“What’s your name?”
“Lomnos.”
“Lomnos, if Jason does not get this message, I will come looking for you—you understand?”
The boy nodded, snarling, and then ran back the way he had come.
“Whistler, is that you? Not the head again.” Whistler’s bald pate had yet another slice out of it. He raised his hand and touched the blood. “Never felt it—I don’t feel nothing there no more—lucky for me, eh? Rictus, we’ve got to rein in these stupid fuckers before they burn the place down around us.”
“I know. Discipline is all to hell. Do what you can. I’ll try to get to the head of them.” Rictus took off up the steep city street at a run, grabbing men here and there, any face he recognised, any name he could shout out. Called like this, the men remembered their duty and followed him up the hill, but hundreds of Rictus’s mora were scattering through the city, killing and looting as they went, beyond the reach of their centurions. The bodies began to pile up in the streets.
The boy Lomnos panted out his message with the spittle spraying from his lips. Jason set a hand on his shoulder. He looked around, saw Aristos in the midst of the marching column, and called him over.
“Take your mora into the city, at the double. Rictus may need help.” Aristos grinned, face flushing with pleasure. He turned to go.
“And Aristos—keep them in hand!”
The lead mora broke into a run, clapping on their helms and sliding their shields from back to shoulder with the neck-strap. Jason looked round again, saw Buridan two hundred paces away. He pointed to the city and pumped his fist up and down. Buridan nodded, and shouted at his men. Immediately, this second mora began to pick up their pace as well. Two thousand men, sweating and gasping in their armour, now streaming towards the open gates of Ab-Mirza at a run.
“Shields!” Jason cried. The centurions around him took it up, and the five middle morai of the column immediately broke ranks and made for the baggage train, where their shields were stored on the wagons. Morai took it in turns to provide the shield-bearing rear and van guards, because to march all day with the shield was punishing. It would thus be some time before Jason could send more fully-armed morai into the city. For the moment, whatever was happening in there was the concern of Rictus and Aristos and Buridan alone.

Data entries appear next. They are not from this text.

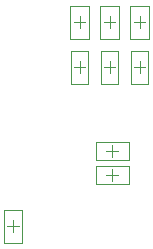
<source format=gbr>
%TF.GenerationSoftware,Altium Limited,Altium Designer,18.0.9 (584)*%
G04 Layer_Color=32768*
%FSLAX26Y26*%
%MOIN*%
%TF.FileFunction,Other,Mechanical_15*%
%TF.Part,Single*%
G01*
G75*
%TA.AperFunction,NonConductor*%
%ADD33C,0.003937*%
%ADD36C,0.001968*%
D33*
X155529Y-1315591D02*
Y-1276219D01*
X135845Y-1295906D02*
X175215D01*
X378017Y-785590D02*
Y-746220D01*
X358331Y-765905D02*
X397701D01*
X478017Y-785590D02*
Y-746220D01*
X458331Y-765905D02*
X497701D01*
X578017Y-785590D02*
Y-746220D01*
X558331Y-765905D02*
X597701D01*
X467717Y-1124803D02*
X507087D01*
X487401Y-1144487D02*
Y-1105118D01*
X358331Y-615905D02*
X397701D01*
X378017Y-635591D02*
Y-596220D01*
X458331Y-615905D02*
X497701D01*
X478017Y-635591D02*
Y-596220D01*
X558331Y-615905D02*
X597701D01*
X578017Y-635591D02*
Y-596220D01*
X467717Y-1044803D02*
X507087D01*
X487401Y-1064487D02*
Y-1025118D01*
D36*
X126001Y-1240787D02*
X185057D01*
X126001Y-1351024D02*
X185057D01*
X126001D02*
Y-1240787D01*
X185057Y-1351024D02*
Y-1240787D01*
X348489Y-821024D02*
X407543D01*
X348489Y-710788D02*
X407543D01*
X348489Y-821024D02*
Y-710788D01*
X407543Y-821024D02*
Y-710788D01*
X448489Y-821024D02*
X507543D01*
X448489Y-710788D02*
X507543D01*
X448489Y-821024D02*
Y-710788D01*
X507543Y-821024D02*
Y-710788D01*
X548489Y-821024D02*
X607543D01*
X548489Y-710788D02*
X607543D01*
X548489Y-821024D02*
Y-710788D01*
X607543Y-821024D02*
Y-710788D01*
X432283Y-1154332D02*
Y-1095275D01*
X542519Y-1154332D02*
Y-1095275D01*
X432283D02*
X542519D01*
X432283Y-1154332D02*
X542519D01*
X346521Y-671024D02*
Y-560788D01*
X409513Y-671024D02*
Y-560788D01*
X346521Y-671024D02*
X409513D01*
X346521Y-560788D02*
X409513D01*
X446521Y-671024D02*
Y-560788D01*
X509513Y-671024D02*
Y-560788D01*
X446521Y-671024D02*
X509513D01*
X446521Y-560788D02*
X509513D01*
X546521Y-671024D02*
Y-560788D01*
X609513Y-671024D02*
Y-560788D01*
X546521Y-671024D02*
X609513D01*
X546521Y-560788D02*
X609513D01*
X432283Y-1074332D02*
Y-1015275D01*
X542519Y-1074332D02*
Y-1015275D01*
X432283D02*
X542519D01*
X432283Y-1074332D02*
X542519D01*
%TF.MD5,a087cbbfdcbb09866dcddcda4cef0d29*%
M02*

</source>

Perhaps two hundred men held around Rictus in a body; all that he could gather out of his mora. These were mainly veterans who had been close to him at the Kunaksa, older men with more level heads, but even they were eager to be off and join their comrades. He could feel it. Some fool had knocked a cresset into a stable, and half a street was burning. Rictus found himself frozen, staring at the flames, remembering Isca, the sound of the city’s torture roaring up into the pine-shrouded hills.

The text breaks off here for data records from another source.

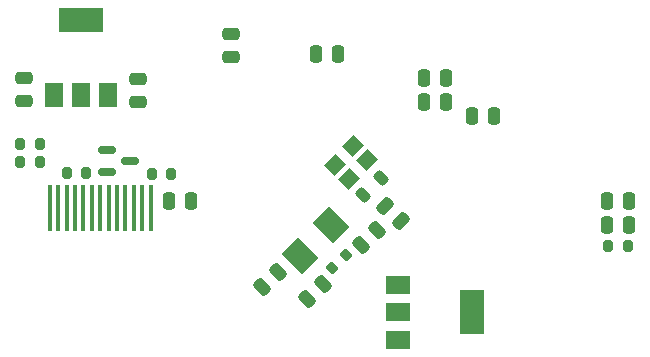
<source format=gbr>
%TF.GenerationSoftware,KiCad,Pcbnew,(6.0.0)*%
%TF.CreationDate,2022-03-10T17:49:05+08:00*%
%TF.ProjectId,st_usbAudioV1_demo,73745f75-7362-4417-9564-696f56315f64,rev?*%
%TF.SameCoordinates,Original*%
%TF.FileFunction,Paste,Bot*%
%TF.FilePolarity,Positive*%
%FSLAX46Y46*%
G04 Gerber Fmt 4.6, Leading zero omitted, Abs format (unit mm)*
G04 Created by KiCad (PCBNEW (6.0.0)) date 2022-03-10 17:49:05*
%MOMM*%
%LPD*%
G01*
G04 APERTURE LIST*
G04 Aperture macros list*
%AMRoundRect*
0 Rectangle with rounded corners*
0 $1 Rounding radius*
0 $2 $3 $4 $5 $6 $7 $8 $9 X,Y pos of 4 corners*
0 Add a 4 corners polygon primitive as box body*
4,1,4,$2,$3,$4,$5,$6,$7,$8,$9,$2,$3,0*
0 Add four circle primitives for the rounded corners*
1,1,$1+$1,$2,$3*
1,1,$1+$1,$4,$5*
1,1,$1+$1,$6,$7*
1,1,$1+$1,$8,$9*
0 Add four rect primitives between the rounded corners*
20,1,$1+$1,$2,$3,$4,$5,0*
20,1,$1+$1,$4,$5,$6,$7,0*
20,1,$1+$1,$6,$7,$8,$9,0*
20,1,$1+$1,$8,$9,$2,$3,0*%
%AMRotRect*
0 Rectangle, with rotation*
0 The origin of the aperture is its center*
0 $1 length*
0 $2 width*
0 $3 Rotation angle, in degrees counterclockwise*
0 Add horizontal line*
21,1,$1,$2,0,0,$3*%
G04 Aperture macros list end*
%ADD10R,0.400000X4.000000*%
%ADD11RoundRect,0.250000X-0.159099X0.512652X-0.512652X0.159099X0.159099X-0.512652X0.512652X-0.159099X0*%
%ADD12RoundRect,0.250000X0.159099X-0.512652X0.512652X-0.159099X-0.159099X0.512652X-0.512652X0.159099X0*%
%ADD13RoundRect,0.150000X-0.587500X-0.150000X0.587500X-0.150000X0.587500X0.150000X-0.587500X0.150000X0*%
%ADD14RoundRect,0.250000X0.512652X0.159099X0.159099X0.512652X-0.512652X-0.159099X-0.159099X-0.512652X0*%
%ADD15RoundRect,0.250000X-0.475000X0.250000X-0.475000X-0.250000X0.475000X-0.250000X0.475000X0.250000X0*%
%ADD16RoundRect,0.250000X-0.250000X-0.475000X0.250000X-0.475000X0.250000X0.475000X-0.250000X0.475000X0*%
%ADD17R,2.000000X1.500000*%
%ADD18R,2.000000X3.800000*%
%ADD19RotRect,1.400000X1.200000X45.000000*%
%ADD20R,1.500000X2.000000*%
%ADD21R,3.800000X2.000000*%
%ADD22RoundRect,0.250000X0.250000X0.475000X-0.250000X0.475000X-0.250000X-0.475000X0.250000X-0.475000X0*%
%ADD23RoundRect,0.200000X0.200000X0.275000X-0.200000X0.275000X-0.200000X-0.275000X0.200000X-0.275000X0*%
%ADD24RotRect,2.000000X2.400000X45.000000*%
%ADD25RoundRect,0.200000X0.053033X-0.335876X0.335876X-0.053033X-0.053033X0.335876X-0.335876X0.053033X0*%
%ADD26RoundRect,0.218750X-0.114905X0.424264X-0.424264X0.114905X0.114905X-0.424264X0.424264X-0.114905X0*%
%ADD27RoundRect,0.250000X0.475000X-0.250000X0.475000X0.250000X-0.475000X0.250000X-0.475000X-0.250000X0*%
G04 APERTURE END LIST*
D10*
%TO.C,U7*%
X137824800Y-76076800D03*
X137113600Y-76076800D03*
X136402400Y-76076800D03*
X135691200Y-76076800D03*
X134980000Y-76076800D03*
X134268800Y-76076800D03*
X133557600Y-76076800D03*
X132846400Y-76076800D03*
X132135200Y-76076800D03*
X131424000Y-76076800D03*
X130712800Y-76076800D03*
X130001600Y-76076800D03*
X129290400Y-76076800D03*
%TD*%
D11*
%TO.C,C10*%
X152415751Y-82466249D03*
X151072249Y-83809751D03*
%TD*%
D12*
%TO.C,C9*%
X147262249Y-82793751D03*
X148605751Y-81450249D03*
%TD*%
D13*
%TO.C,Q1*%
X134169500Y-73039000D03*
X134169500Y-71139000D03*
X136044500Y-72089000D03*
%TD*%
D14*
%TO.C,C16*%
X159019751Y-77205751D03*
X157676249Y-75862249D03*
%TD*%
D15*
%TO.C,C1*%
X127106000Y-65104000D03*
X127106000Y-67004000D03*
%TD*%
D16*
%TO.C,C31*%
X176448000Y-77550000D03*
X178348000Y-77550000D03*
%TD*%
%TO.C,C6*%
X139364000Y-75518000D03*
X141264000Y-75518000D03*
%TD*%
D17*
%TO.C,U3*%
X158754000Y-87216000D03*
X158754000Y-84916000D03*
D18*
X165054000Y-84916000D03*
D17*
X158754000Y-82616000D03*
%TD*%
D19*
%TO.C,X1*%
X153413142Y-72392777D03*
X154968777Y-70837142D03*
X156170858Y-72039223D03*
X154615223Y-73594858D03*
%TD*%
D20*
%TO.C,U2*%
X134232000Y-66476000D03*
D21*
X131932000Y-60176000D03*
D20*
X131932000Y-66476000D03*
X129632000Y-66476000D03*
%TD*%
D22*
%TO.C,C32*%
X162854000Y-67136000D03*
X160954000Y-67136000D03*
%TD*%
D23*
%TO.C,R3*%
X128439000Y-72216000D03*
X126789000Y-72216000D03*
%TD*%
D16*
%TO.C,C33*%
X176448000Y-75518000D03*
X178348000Y-75518000D03*
%TD*%
D24*
%TO.C,Y1*%
X150435852Y-80128148D03*
X153052148Y-77511852D03*
%TD*%
D23*
%TO.C,R22*%
X178223000Y-79328000D03*
X176573000Y-79328000D03*
%TD*%
D22*
%TO.C,C27*%
X166918000Y-68279000D03*
X165018000Y-68279000D03*
%TD*%
%TO.C,C28*%
X162854000Y-65104000D03*
X160954000Y-65104000D03*
%TD*%
D23*
%TO.C,R29*%
X139552000Y-73232000D03*
X137902000Y-73232000D03*
%TD*%
D22*
%TO.C,C21*%
X153710000Y-63072000D03*
X151810000Y-63072000D03*
%TD*%
D25*
%TO.C,R6*%
X153192637Y-81181363D03*
X154359363Y-80014637D03*
%TD*%
D26*
%TO.C,L2*%
X157321301Y-73496699D03*
X155818699Y-74999301D03*
%TD*%
D23*
%TO.C,R19*%
X132376000Y-73105000D03*
X130726000Y-73105000D03*
%TD*%
D27*
%TO.C,C7*%
X136758000Y-67070000D03*
X136758000Y-65170000D03*
%TD*%
D23*
%TO.C,R4*%
X128439000Y-70692000D03*
X126789000Y-70692000D03*
%TD*%
D12*
%TO.C,C11*%
X155644249Y-79237751D03*
X156987751Y-77894249D03*
%TD*%
D27*
%TO.C,C17*%
X144632000Y-63260000D03*
X144632000Y-61360000D03*
%TD*%
M02*

</source>
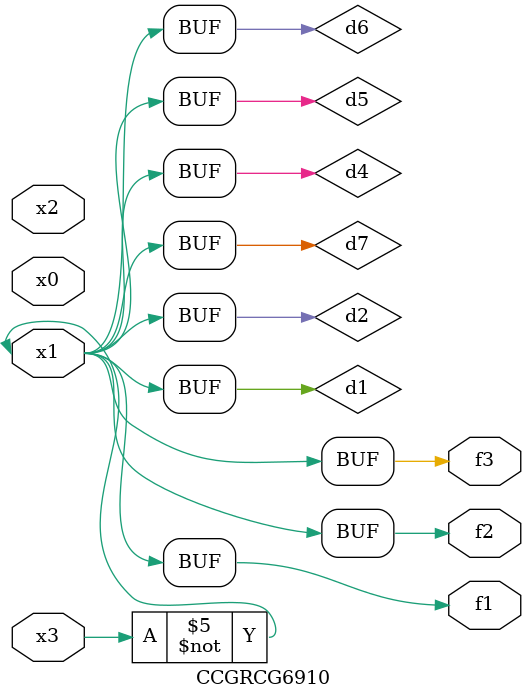
<source format=v>
module CCGRCG6910(
	input x0, x1, x2, x3,
	output f1, f2, f3
);

	wire d1, d2, d3, d4, d5, d6, d7;

	not (d1, x3);
	buf (d2, x1);
	xnor (d3, d1, d2);
	nor (d4, d1);
	buf (d5, d1, d2);
	buf (d6, d4, d5);
	nand (d7, d4);
	assign f1 = d6;
	assign f2 = d7;
	assign f3 = d6;
endmodule

</source>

Up the steep city streets more troops were advancing, hundreds of heavy spearmen, a curse-bearer at the head. He doffed his helm and became Aristos, lithe, olive-skinned, his face alight with happiness. “Well, lads,” he shouted, “Let’s finish what Rictus has begun. Remember my uncle Argus—remember Phiron! Teach these kutr their names!”
Vorus was woken by an orderly, a young hufsan with a set face. “General, I was told to wake you. Outside, there is something you must see.”
Mystified, Vorus threw a blanket about his shoulders and padded barefoot out of the tent. Dawn was almost upon them, and the great camp around him was stirring, the smell of woodsmoke and horseshit mingling on the air.
“General Proxis is on the mound, sir,” the hufsan said.
Vorus laboured up the slope of the small tell, all that was left of some indescribably ancient city. There was a lookout post at the top, this being the highest point for miles around. Proxis stood there now, along with three other Juthan of the Legion.
“Proxis.”
“Look west, General. What do you see?
A glow on the brim of the sky, red in the white mist-sea which blanketed the plain. Vorus’s face hardened.
“They’re burning a city,” he said. “Where would that be?”
“Ab-Mirza. It’s sixty pasangs from here; two days’ march.”
“I know it. The King’s messenger got through, then; they must have made a fight of it.”
“That, or the Macht are simply setting an example.”
“I don’t think they would,” Vorus said quietly. “What purpose could it serve? No; there’s been a fight in that city, Proxis.”
“And the city has lost. The Governor of Ab-Mirza has brought ruin down on himself. And his people.”
“Would you suggest we order all governors to throw open the gates of their cities to these brigands?” Vorus asked, angry now. “The King was right. We must make them fight every step of the way.”